╭─ Given data
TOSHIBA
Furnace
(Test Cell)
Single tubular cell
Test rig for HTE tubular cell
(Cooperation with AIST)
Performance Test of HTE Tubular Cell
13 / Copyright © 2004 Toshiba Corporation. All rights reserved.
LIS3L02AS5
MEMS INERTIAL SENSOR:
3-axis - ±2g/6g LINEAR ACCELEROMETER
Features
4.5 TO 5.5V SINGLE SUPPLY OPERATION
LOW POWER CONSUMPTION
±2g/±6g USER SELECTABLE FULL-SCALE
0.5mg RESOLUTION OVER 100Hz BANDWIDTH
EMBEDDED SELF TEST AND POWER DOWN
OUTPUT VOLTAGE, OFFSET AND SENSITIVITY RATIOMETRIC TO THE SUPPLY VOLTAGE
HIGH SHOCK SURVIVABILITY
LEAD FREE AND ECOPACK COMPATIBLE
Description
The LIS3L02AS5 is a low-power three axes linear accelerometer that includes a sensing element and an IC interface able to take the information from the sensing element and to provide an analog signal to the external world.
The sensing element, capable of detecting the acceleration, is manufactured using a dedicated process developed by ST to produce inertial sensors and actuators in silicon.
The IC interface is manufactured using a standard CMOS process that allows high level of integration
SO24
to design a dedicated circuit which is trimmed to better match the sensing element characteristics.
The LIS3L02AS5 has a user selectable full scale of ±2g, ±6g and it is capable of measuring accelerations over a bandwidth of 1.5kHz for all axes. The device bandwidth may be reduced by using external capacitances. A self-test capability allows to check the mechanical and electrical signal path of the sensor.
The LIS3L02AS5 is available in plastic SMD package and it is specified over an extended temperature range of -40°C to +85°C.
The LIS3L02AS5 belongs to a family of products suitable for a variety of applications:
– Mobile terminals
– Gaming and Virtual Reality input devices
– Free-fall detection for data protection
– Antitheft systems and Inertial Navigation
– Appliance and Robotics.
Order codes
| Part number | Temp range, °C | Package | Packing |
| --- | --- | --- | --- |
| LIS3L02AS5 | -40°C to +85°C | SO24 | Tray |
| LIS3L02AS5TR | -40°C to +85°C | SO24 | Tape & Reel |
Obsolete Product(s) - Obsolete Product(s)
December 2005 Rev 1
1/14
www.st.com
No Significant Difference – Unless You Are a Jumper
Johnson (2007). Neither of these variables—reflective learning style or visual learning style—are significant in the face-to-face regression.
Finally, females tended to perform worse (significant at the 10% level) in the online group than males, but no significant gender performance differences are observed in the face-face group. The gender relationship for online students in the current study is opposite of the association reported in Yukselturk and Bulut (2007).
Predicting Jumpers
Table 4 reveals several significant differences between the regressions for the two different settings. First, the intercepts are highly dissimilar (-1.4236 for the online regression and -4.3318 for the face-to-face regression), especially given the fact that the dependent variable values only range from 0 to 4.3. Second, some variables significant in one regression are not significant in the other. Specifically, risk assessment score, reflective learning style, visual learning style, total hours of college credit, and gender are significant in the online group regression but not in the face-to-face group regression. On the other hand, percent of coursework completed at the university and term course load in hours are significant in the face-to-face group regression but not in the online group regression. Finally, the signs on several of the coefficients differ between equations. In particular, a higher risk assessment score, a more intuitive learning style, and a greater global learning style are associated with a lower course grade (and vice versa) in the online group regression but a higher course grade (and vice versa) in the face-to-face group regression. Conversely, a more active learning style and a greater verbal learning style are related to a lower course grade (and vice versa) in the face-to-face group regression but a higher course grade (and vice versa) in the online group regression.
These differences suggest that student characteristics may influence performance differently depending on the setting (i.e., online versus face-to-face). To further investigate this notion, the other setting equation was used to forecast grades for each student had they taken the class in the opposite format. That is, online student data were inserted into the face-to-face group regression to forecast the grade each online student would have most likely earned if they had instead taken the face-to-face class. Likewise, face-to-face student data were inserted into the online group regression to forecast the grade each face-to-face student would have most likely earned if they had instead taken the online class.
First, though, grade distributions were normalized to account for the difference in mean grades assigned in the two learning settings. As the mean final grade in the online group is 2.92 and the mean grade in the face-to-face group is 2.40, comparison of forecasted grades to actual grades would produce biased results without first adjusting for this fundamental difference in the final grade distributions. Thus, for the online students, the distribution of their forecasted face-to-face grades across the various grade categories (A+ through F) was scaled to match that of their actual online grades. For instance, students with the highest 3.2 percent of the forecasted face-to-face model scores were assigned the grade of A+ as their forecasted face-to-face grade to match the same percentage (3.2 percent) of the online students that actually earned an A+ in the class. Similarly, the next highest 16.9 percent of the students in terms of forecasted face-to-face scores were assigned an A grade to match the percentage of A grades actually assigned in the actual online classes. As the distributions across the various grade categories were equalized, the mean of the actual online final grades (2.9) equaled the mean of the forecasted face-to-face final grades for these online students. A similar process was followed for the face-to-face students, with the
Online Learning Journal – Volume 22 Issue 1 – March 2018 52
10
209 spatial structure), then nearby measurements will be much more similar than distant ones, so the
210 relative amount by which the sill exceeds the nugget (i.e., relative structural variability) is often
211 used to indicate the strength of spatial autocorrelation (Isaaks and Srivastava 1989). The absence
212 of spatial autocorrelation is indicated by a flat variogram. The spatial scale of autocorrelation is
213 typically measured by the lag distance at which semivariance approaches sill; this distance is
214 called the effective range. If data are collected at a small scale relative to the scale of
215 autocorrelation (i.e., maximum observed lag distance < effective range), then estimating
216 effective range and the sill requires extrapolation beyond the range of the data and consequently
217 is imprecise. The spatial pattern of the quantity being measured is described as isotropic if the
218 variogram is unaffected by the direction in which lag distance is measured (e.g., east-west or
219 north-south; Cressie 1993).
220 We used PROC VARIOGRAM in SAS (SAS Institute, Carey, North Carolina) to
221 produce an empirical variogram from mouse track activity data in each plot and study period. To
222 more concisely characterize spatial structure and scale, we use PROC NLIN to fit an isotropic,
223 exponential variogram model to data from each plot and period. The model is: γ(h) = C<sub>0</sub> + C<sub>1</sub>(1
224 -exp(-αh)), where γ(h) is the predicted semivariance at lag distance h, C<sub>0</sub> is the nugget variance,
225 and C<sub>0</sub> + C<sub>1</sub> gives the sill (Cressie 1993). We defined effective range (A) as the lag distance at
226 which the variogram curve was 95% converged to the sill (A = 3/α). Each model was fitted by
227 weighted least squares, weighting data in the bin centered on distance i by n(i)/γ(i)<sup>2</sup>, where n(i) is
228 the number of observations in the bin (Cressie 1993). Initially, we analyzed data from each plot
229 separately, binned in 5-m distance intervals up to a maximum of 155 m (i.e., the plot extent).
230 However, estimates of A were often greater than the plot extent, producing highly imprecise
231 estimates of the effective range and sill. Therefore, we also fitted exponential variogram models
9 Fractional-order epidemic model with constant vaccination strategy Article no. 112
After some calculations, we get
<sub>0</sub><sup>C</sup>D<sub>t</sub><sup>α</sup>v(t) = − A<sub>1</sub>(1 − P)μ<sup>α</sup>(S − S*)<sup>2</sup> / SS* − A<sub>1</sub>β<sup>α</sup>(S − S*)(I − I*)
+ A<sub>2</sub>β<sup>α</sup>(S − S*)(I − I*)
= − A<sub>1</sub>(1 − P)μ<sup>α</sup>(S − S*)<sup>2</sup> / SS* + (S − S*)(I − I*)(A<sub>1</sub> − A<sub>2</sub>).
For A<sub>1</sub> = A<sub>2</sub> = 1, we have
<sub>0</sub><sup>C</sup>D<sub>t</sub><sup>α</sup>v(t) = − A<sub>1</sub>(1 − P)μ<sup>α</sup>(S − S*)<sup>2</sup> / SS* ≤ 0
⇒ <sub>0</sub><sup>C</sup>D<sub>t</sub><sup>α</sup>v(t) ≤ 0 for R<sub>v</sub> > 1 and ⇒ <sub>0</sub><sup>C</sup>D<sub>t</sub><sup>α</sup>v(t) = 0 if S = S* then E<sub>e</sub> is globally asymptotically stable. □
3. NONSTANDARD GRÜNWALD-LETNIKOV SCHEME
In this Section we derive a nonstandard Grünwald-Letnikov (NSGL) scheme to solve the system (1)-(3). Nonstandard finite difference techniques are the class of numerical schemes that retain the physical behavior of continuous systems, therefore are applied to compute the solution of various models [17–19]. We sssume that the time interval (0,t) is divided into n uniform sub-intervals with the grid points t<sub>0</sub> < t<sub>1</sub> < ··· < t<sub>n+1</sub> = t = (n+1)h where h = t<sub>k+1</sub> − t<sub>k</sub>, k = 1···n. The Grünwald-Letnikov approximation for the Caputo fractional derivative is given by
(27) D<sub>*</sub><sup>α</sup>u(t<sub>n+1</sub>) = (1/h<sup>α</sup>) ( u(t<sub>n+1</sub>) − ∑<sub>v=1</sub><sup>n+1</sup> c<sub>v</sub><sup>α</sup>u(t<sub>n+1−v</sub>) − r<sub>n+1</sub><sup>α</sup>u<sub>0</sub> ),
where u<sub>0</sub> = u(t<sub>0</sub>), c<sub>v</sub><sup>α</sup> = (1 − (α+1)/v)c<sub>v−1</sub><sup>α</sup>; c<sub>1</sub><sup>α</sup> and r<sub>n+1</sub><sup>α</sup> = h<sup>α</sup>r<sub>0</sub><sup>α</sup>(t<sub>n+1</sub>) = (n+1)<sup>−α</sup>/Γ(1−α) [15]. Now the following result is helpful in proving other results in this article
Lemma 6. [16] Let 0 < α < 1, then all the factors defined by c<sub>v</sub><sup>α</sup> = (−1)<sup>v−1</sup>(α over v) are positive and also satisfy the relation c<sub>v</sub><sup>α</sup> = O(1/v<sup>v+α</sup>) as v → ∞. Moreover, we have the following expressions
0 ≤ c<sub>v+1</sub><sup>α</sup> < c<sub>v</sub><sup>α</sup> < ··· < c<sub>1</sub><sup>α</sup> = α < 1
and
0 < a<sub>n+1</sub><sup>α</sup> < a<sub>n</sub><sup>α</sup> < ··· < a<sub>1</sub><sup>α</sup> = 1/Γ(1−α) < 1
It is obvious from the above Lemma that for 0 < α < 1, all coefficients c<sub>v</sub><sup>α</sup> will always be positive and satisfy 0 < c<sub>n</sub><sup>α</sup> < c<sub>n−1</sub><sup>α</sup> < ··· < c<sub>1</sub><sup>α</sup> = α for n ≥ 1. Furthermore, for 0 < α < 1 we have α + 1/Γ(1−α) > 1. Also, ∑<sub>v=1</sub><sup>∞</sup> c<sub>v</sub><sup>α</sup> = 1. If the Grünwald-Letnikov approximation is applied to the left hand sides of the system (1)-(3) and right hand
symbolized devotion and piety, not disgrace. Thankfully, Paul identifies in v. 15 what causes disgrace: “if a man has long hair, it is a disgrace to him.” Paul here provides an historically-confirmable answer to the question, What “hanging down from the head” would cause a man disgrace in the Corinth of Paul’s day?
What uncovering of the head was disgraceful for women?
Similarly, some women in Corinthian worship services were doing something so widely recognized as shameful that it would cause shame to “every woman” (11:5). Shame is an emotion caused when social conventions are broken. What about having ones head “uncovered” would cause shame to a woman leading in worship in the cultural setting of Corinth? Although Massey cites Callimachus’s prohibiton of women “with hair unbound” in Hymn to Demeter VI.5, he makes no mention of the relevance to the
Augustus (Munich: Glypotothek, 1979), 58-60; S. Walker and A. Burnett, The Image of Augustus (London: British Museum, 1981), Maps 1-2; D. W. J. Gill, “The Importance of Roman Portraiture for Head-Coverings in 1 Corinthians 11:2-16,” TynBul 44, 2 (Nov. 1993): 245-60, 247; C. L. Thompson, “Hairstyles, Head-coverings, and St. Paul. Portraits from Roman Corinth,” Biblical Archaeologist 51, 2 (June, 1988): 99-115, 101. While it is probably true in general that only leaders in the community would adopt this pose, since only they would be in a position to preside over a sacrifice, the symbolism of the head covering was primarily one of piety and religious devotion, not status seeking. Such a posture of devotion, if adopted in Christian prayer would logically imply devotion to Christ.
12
╰─
● **What you need to do**
A line qualifies when it holds the word "external"; report all qualifying lines from the records above.

● **Answer section**
The LIS3L02AS5 is a low-power three axes linear accelerometer that includes a sensing element and an IC interface able to take the information from the sensing element and to provide an analog signal to the external world.
The LIS3L02AS5 has a user selectable full scale of ±2g, ±6g and it is capable of measuring accelerations over a bandwidth of 1.5kHz for all axes. The device bandwidth may be reduced by using external capacitances. A self-test capability allows to check the mechanical and electrical signal path of the sensor.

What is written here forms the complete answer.